Since 1922, the Niouc suspension bridge has spanned the Navizence River at a height of nearly 200 meters. Visitors can cross the bridge and participate in activities such as bungee jumping or pendulum jumping. In 2021, a via ferrata route was made accessible either by crossing the suspension bridge or starting from Chippis.

=== Environmental protection ===
Two sectors of the Navizence watershed are classified in the federal inventory of alluvial areas of national importance: the Plat de la Lée (30.85 ha) and the Zinal Glacier (186.09 ha). Additionally, the downstream part of the watershed intersects the Pfynwald-Illgraben area, which is included in the Federal Inventory of Landscapes and Natural Monuments.

Among the aquifers in the watershed, 34% are highly vulnerable to pollution penetration, while 24% have a high vulnerability. This indicates that these aquifers lack adequate protection from low-permeability layers.

Fishing is prohibited in the section of the Navizence between the mouth of the Pinsec stream and the Vissoie accumulation basin, as it is designated as a reserve. However, fishing is permitted downstream of the Gougra mouth with a cantonal permit.

== In culture ==
The theater troupe in Vissoie is called "Les Compagnons de la Navizence." In 1993, an exhibition titled Oh! Navizence, conceptualized by Jean-Jacques Le Joncour, was held in Sierre. The exhibition depicted the banks of the Navizence in a post-apocalyptic future scenario set in 2009.

**EXERCISE SET**
1) Answer these questions from the text on the Navizence:
(a) Since what year has the Niouc suspension bridge spanned the river?
(b) What area does the federal inventory of alluvial areas list for the Zinal Glacier?
(c) What is the name of the theater troupe in Vissoie?
2) Reproduce everything in the text on the Navizence from "Among the aquifers" down to "set in 2009.".

**EXCERPTED DATA**

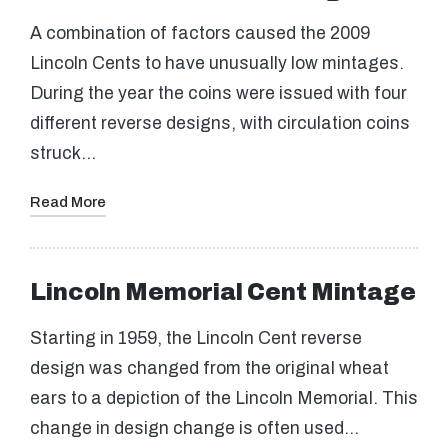
A combination of factors caused the 2009
Lincoln Cents to have unusually low mintages.
During the year the coins were issued with four
different reverse designs, with circulation coins
struck…
Read More
Lincoln Memorial Cent Mintage
Starting in 1959, the Lincoln Cent reverse
design was changed from the original wheat
ears to a depiction of the Lincoln Memorial. This
change in design change is often used…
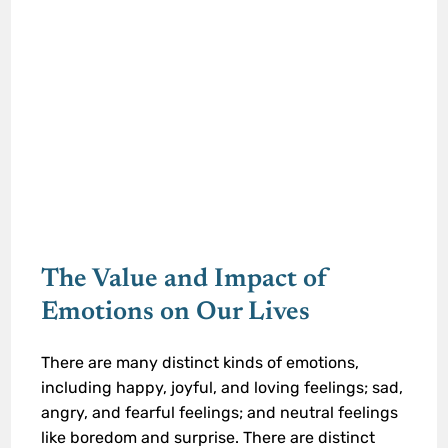
The Value and Impact of
Emotions on Our Lives
There are many distinct kinds of emotions,
including happy, joyful, and loving feelings; sad,
angry, and fearful feelings; and neutral feelings
like boredom and surprise. There are distinct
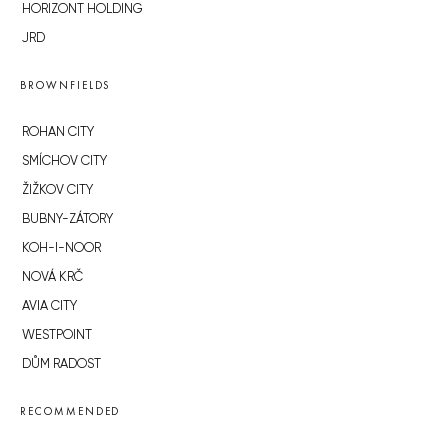
HORIZONT HOLDING
JRD
BROWNFIELDS
ROHAN CITY
SMÍCHOV CITY
ŽIŽKOV CITY
BUBNY-ZÁTORY
KOH-I-NOOR
NOVÁ KRČ
AVIA CITY
WESTPOINT
DŮM RADOST
RECOMMENDED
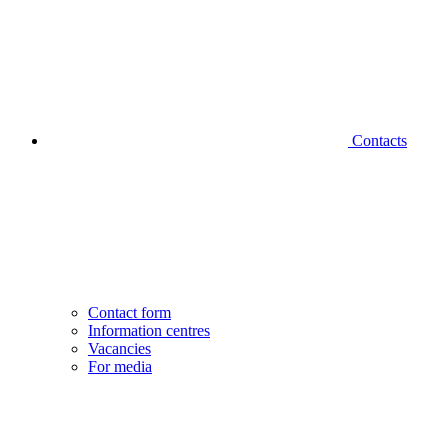
Contacts
Contact form
Information centres
Vacancies
For media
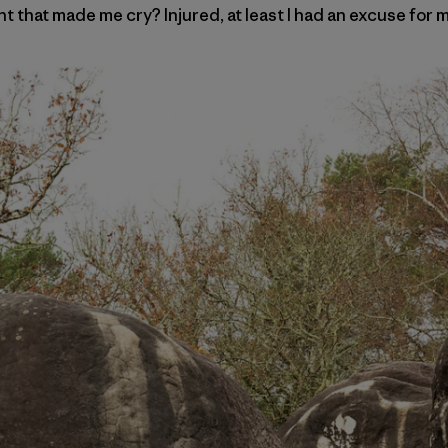
t that made me cry? Injured, at least I had an excuse for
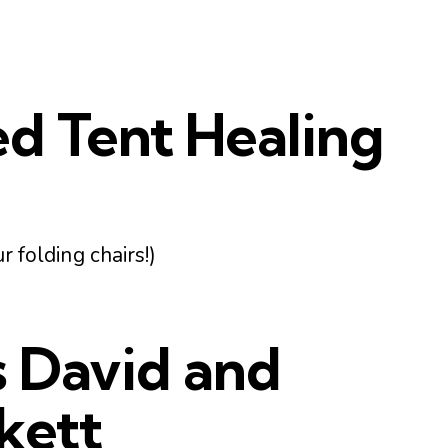
ed Tent Healing
r folding chairs!)
s David and
kett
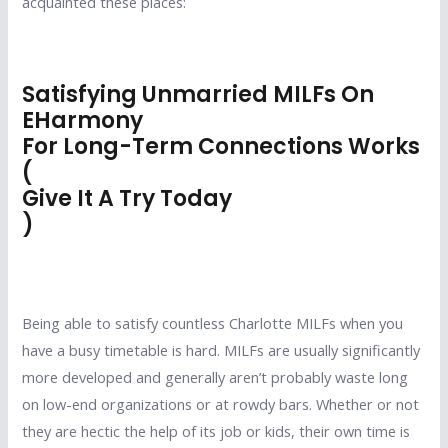
acquainted these places:
Satisfying Unmarried MILFs On
EHarmony
For Long-Term Connections Works
(
Give It A Try Today
)
Being able to satisfy countless Charlotte MILFs when you
have a busy timetable is hard. MILFs are usually significantly
more developed and generally aren’t probably waste long
on low-end organizations or at rowdy bars. Whether or not
they are hectic the help of its job or kids, their own time is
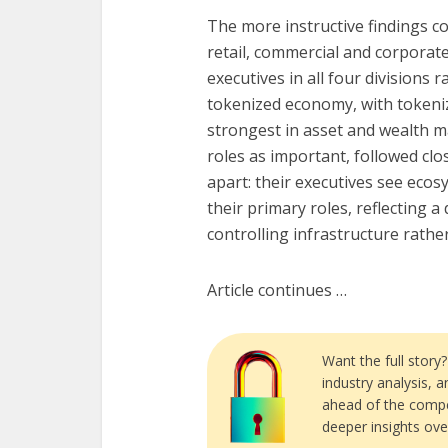
The more instructive findings 
retail, commercial and corpora
executives in all four divisions 
tokenized economy, with tokeniz
strongest in asset and wealth 
roles as important, followed cl
apart: their executives see eco
their primary roles, reflecting a
controlling infrastructure rathe
Article continues …
Want the full story
industry analysis, 
ahead of the compe
deeper insights ove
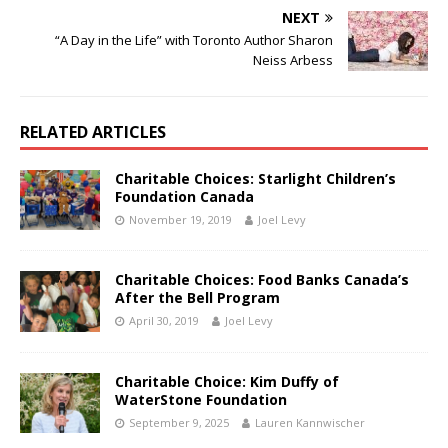
NEXT
“A Day in the Life” with Toronto Author Sharon
Neiss Arbess
RELATED ARTICLES
Charitable Choices: Starlight Children’s
Foundation Canada
November 19, 2019
Joel Levy
Charitable Choices: Food Banks Canada’s
After the Bell Program
April 30, 2019
Joel Levy
Charitable Choice: Kim Duffy of
WaterStone Foundation
September 9, 2025
Lauren Kannwischer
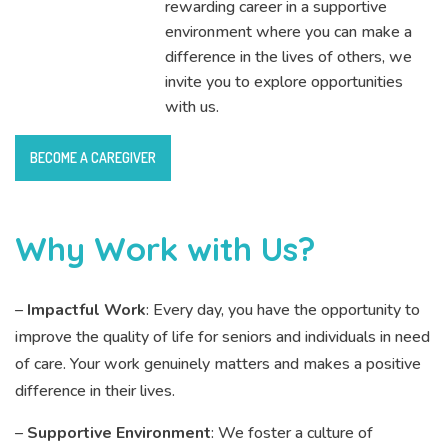
rewarding career in a supportive
environment where you can make a
difference in the lives of others, we
invite you to explore opportunities
with us.
BECOME A CAREGIVER
Why Work with Us?
–
Impactful Work
: Every day, you have the opportunity to
improve the quality of life for seniors and individuals in need
of care. Your work genuinely matters and makes a positive
difference in their lives.
–
Supportive Environment
: We foster a culture of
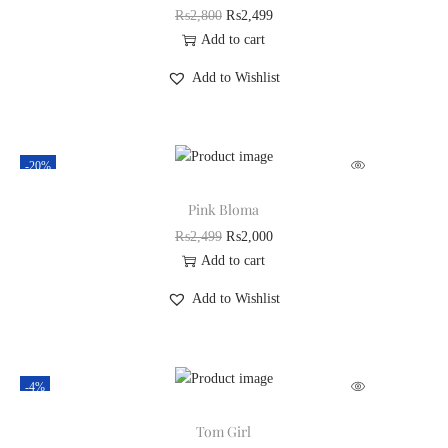
₨
2,800
₨
2,499
Add to cart
Add to Wishlist
-20%
Pink Bloma
₨
2,499
₨
2,000
Add to cart
Add to Wishlist
-4%
Tom Girl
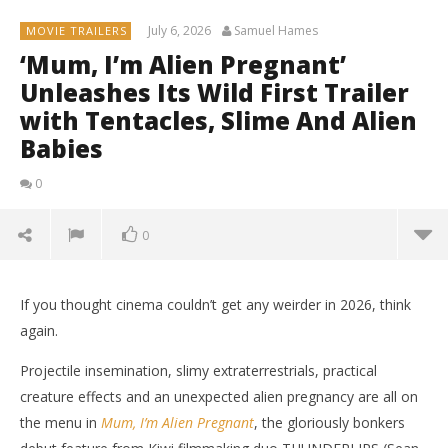
July 6, 2026
Samuel Hames
MOVIE TRAILERS
‘Mum, I’m Alien Pregnant’
Unleashes Its Wild First Trailer
with Tentacles, Slime And Alien
Babies
0
0
If you thought cinema couldn’t get any weirder in 2026, think
again.
Projectile insemination, slimy extraterrestrials, practical
creature effects and an unexpected alien pregnancy are all on
the menu in
Mum, I’m Alien Pregnant
, the gloriously bonkers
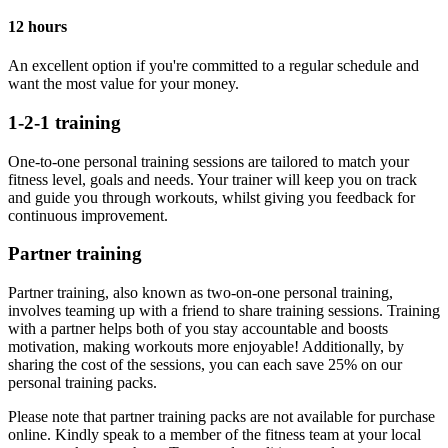
12 hours
An excellent option if you're committed to a regular schedule and
want the most value for your money.
1-2-1 training
One-to-one personal training sessions are tailored to match your
fitness level, goals and needs. Your trainer will keep you on track
and guide you through workouts, whilst giving you feedback for
continuous improvement.
Partner training
Partner training, also known as two-on-one personal training,
involves teaming up with a friend to share training sessions. Training
with a partner helps both of you stay accountable and boosts
motivation, making workouts more enjoyable! Additionally, by
sharing the cost of the sessions, you can each save 25% on our
personal training packs.
Please note that partner training packs are not available for purchase
online. Kindly speak to a member of the fitness team at your local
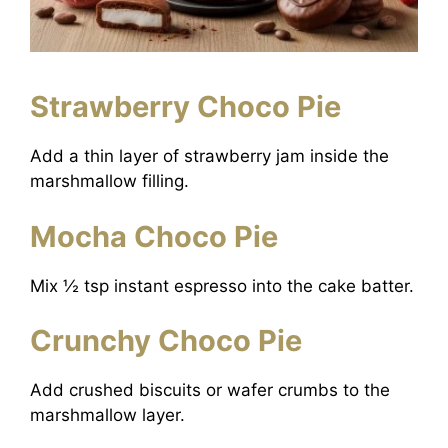
Strawberry Choco Pie
Add a thin layer of strawberry jam inside the
marshmallow filling.
Mocha Choco Pie
Mix ½ tsp instant espresso into the cake batter.
Crunchy Choco Pie
Add crushed biscuits or wafer crumbs to the
marshmallow layer.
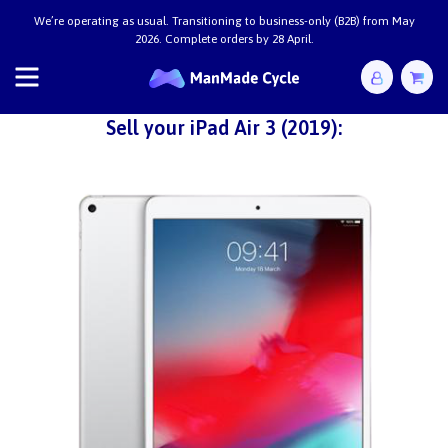
We’re operating as usual. Transitioning to business-only (B2B) from May
2026. Complete orders by 28 April.
Sell your iPad Air 3 (2019):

**SOLUTIONS BY TASK**
1)
(a) 1922
(b) 186.09 ha
(c) "Les Compagnons de la Navizence"

2)
Among the aquifers in the watershed, 34% are highly vulnerable to pollution penetration, while 24% have a high vulnerability. This indicates that these aquifers lack adequate protection from low-permeability layers.

Fishing is prohibited in the section of the Navizence between the mouth of the Pinsec stream and the Vissoie accumulation basin, as it is designated as a reserve. However, fishing is permitted downstream of the Gougra mouth with a cantonal permit.

== In culture ==
The theater troupe in Vissoie is called "Les Compagnons de la Navizence." In 1993, an exhibition titled Oh! Navizence, conceptualized by Jean-Jacques Le Joncour, was held in Sierre. The exhibition depicted the banks of the Navizence in a post-apocalyptic future scenario set in 2009.